Man Who Was Attacked by a Grizzly Bear in Yellowstone National Park Last Week Identified

Man Who Was Attacked by a Grizzly Bear in Yellowstone National Park Last Week Identified

Know your safety handbook before hunting or recreating in the wilderness this fall.

YELLOWSTONE — A 63-year old man from Billings, Montana, has been identified as the victim of last week’s grizzly bear attack in Yellowstone. Around noon on Friday, August 7, Lance Crosby was found dead approximately a half mile from the Elephant Back Loop Trail in a popular off-trail area in the Lake Village area of the park.

Crosby was a long-term seasonal employee of Medcor, the company that operates three urgent care clinics in the park. He had worked and lived in Yellowstone for five seasons and was an experienced hiker.

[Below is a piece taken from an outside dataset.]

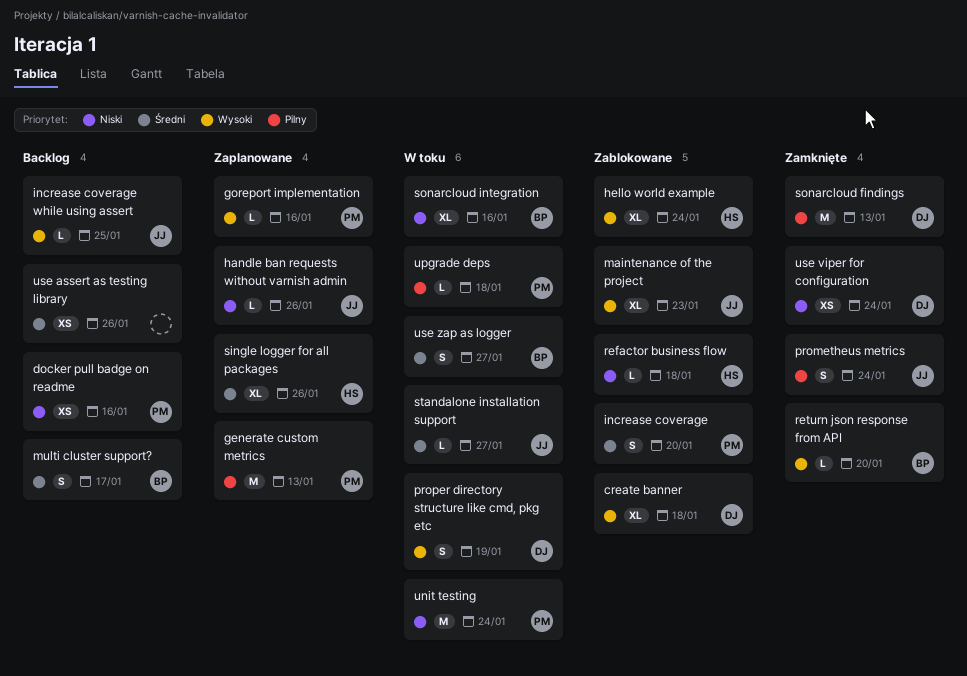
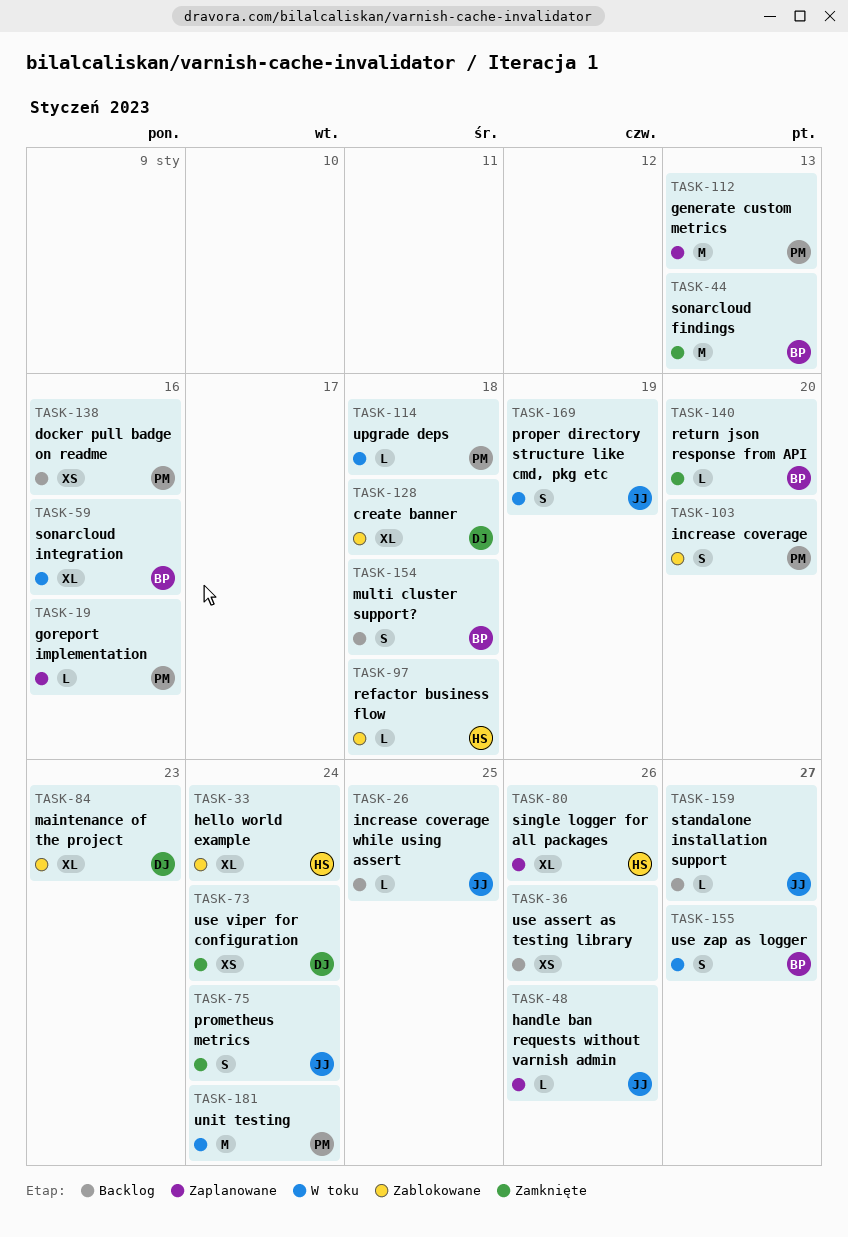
maintenance of the project, owner: JJ -> DJ
multi cluster support?, due: Jan 17 -> Jan 18
proper directory structure like cmd, pkg etc, owner: DJ -> JJ
sonarcloud findings, owner: DJ -> BP
standalone installation support, status: W toku -> Backlog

The investigation into Crosby’s death continues, but the preliminary results show that he was attacked by at least one grizzly bear. His body was found partially consumed and cached, or covered, and partial tracks at the scene indicate that an adult female grizzly and at least one cub-of-the-year were present and likely involved in the attack.
While the exact cause of death has not been determined, investigators have identified what appear to be defensive wounds on Crosby’s forearms.
DNA evidence was recovered at the scene and will be used to help identify the bear/s involved. A forensic autopsy is scheduled for later today.
Wildlife biologists set bear traps in the area of the attack on Friday evening. One bear was captured during the overnight hours and biologists confirmed later that it was an adult female grizzly. To date, no other bears have been captured and traps remain set in the hopes of catching other bears that are in the area.
Biologists have obtained scat samples, paw measurements, and DNA evidence from the bear and this information will be used to determine if the captured bear was the one that attacked Crosby and partially consumed his body. If the bear is determined as having been involved, it will be removed from the population through euthanasia.
“The decision to euthanize a bear is one that we do not take lightly. As park managers, we are constantly working to strike a balance between the preservation of park resources and the safety of our park visitors and employees,” said Dan Wenk, superintendent of Yellowstone National Park. “Our decision is based on the totality of the circumstances in this unfortunate event. Yellowstone has had a grizzly bear management program since 1983. The primary goals of this program are to minimize bear-human interactions, prevent human-caused displacement of bears from prime food sources, and to decrease the risk of bear-caused human injuries.”
The Elephant Back Loop Trail, Natural Bridge Trail, and the immediate area is closed until further notice. All of Yellowstone National Park is considered bear country. Hikers are advised to stay on designated trails, travel in groups of three or more people, carry bear spray, be alert for bears, and make noise to help avoid surprise encounters.